Reputation: 31
Newbie-sh with R.
CHALLENGE: I have this data frame with a number of variables in columns (see below). I need to convert the text of "$ TIMEPT : chr" to a numeric value and do some math.
$ SUBJ : chr "1" "2" "3" "4" ...
$ VISIT : chr "0" "12" "34" "84" ...
$ TIMEPT : chr "Within 15 minutes prior to stopping infusion" "Within 5 minutes prior to stopping infusion" "5 minutes post infusion" "15 minutes post infusion" ...
MY 2 APPROACHES:
1.
df$TIMEPT <-replace (df$TIMEPT, df$TIMEPT == "Within 15 minutes
prior to dosing", 0)
This approach only worked for the first set of text I tried converting the TIMEPT variable as a factor:
2.
df$TIMEPT <- within(df, TIMEPT <- df$TIMEPT <- factor(TIMEPT, labels
= c(0, 1,2,3.92,4.08, 4.25, 4.5, 5, 6, 7, 10)))
This approach (2) created nested tables of all variables (then the df became larger and more complex). Converting these factors to numbers did not work using the following expression:
df$TIMEPT <- as.numeric(as.numeric(df$TIMEPT))
QUESTION - How could I convert such "long" text TIMEPT into numerical values?
EXPECTED OUTCOME
AN over simplification would be:
SUBJID VISIT TIMEPT
1 1 0 0
2 2 0 1
3 3 0 2
4 4 0 3
...

> [TASKS FOR THIS EXERCISE]
1 - In the R forum post, what happened to the data frame when the poster converted TIMEPT to a factor with labels in the second approach?
2 - Carry on writing the R forum post about converting TIMEPT text to numbers, starting right after its final line.

> [LISTED RECORDS]
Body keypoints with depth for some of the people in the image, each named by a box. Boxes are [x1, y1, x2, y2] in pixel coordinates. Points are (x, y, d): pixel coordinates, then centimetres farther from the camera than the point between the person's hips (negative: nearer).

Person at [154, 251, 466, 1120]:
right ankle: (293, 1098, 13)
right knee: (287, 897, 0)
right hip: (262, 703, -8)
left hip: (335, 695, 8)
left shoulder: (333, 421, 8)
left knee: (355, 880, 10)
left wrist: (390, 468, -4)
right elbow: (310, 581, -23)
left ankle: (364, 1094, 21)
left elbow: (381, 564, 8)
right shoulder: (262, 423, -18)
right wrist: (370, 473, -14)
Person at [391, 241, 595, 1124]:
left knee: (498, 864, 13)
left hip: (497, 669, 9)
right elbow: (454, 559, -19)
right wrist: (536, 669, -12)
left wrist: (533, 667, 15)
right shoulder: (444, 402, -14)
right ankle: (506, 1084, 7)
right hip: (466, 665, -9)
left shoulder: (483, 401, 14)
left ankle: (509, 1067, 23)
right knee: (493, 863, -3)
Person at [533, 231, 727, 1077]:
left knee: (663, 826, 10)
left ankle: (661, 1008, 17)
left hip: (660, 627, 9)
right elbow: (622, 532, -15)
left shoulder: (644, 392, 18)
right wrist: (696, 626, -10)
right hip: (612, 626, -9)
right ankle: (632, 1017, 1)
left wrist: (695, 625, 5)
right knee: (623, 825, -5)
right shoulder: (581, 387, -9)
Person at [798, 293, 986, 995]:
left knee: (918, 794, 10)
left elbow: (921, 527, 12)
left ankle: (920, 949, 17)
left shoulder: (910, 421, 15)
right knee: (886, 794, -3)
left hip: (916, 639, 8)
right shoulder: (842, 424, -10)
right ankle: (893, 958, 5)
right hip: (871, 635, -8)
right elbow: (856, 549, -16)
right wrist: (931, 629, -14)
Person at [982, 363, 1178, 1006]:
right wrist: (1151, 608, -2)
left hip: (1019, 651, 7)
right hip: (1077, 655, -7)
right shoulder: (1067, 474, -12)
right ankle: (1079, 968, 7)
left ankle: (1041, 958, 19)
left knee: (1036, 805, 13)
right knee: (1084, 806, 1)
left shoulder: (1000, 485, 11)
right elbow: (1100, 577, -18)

--

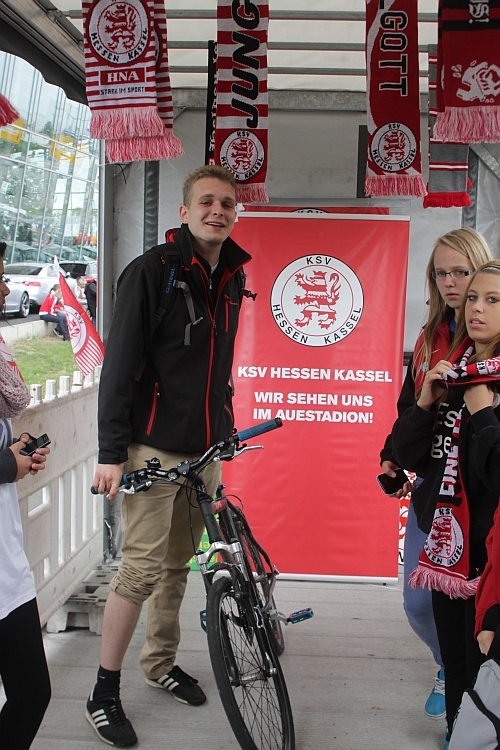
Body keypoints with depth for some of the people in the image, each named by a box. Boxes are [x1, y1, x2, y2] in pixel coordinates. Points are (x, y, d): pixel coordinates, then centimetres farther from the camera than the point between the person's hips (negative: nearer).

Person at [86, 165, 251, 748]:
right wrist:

> [ANSWERS TO THE EXERCISES]
1 - It created nested tables of all variables, so the data frame became larger and more complex.

2 -
NOTE: The text in $TIMEPT have similar numerical values across the df. For example the text specifies "within 5 min prior", "before 5 min", "5 min post" ... As such, numerical parsing might not work (I'll try as suggested below)
Upvotes: 2
Views: 742
Reputation: 335
try this
df$newvariable<-readr::parse_number(df$TIMET)
it should extract only the numbers from the character string.
example:
c<-data.frame(x=c(1,2,3,4,5,6,7,8,9), y=c("10 mins", "20 mins", "30 mins", "40 mins", "50 mins", "60 Minutes", "70 mins", "80 mins", "90 minutes"))
c$y<-as.character(c$y)
c$t<-readr::parse_number(c$y)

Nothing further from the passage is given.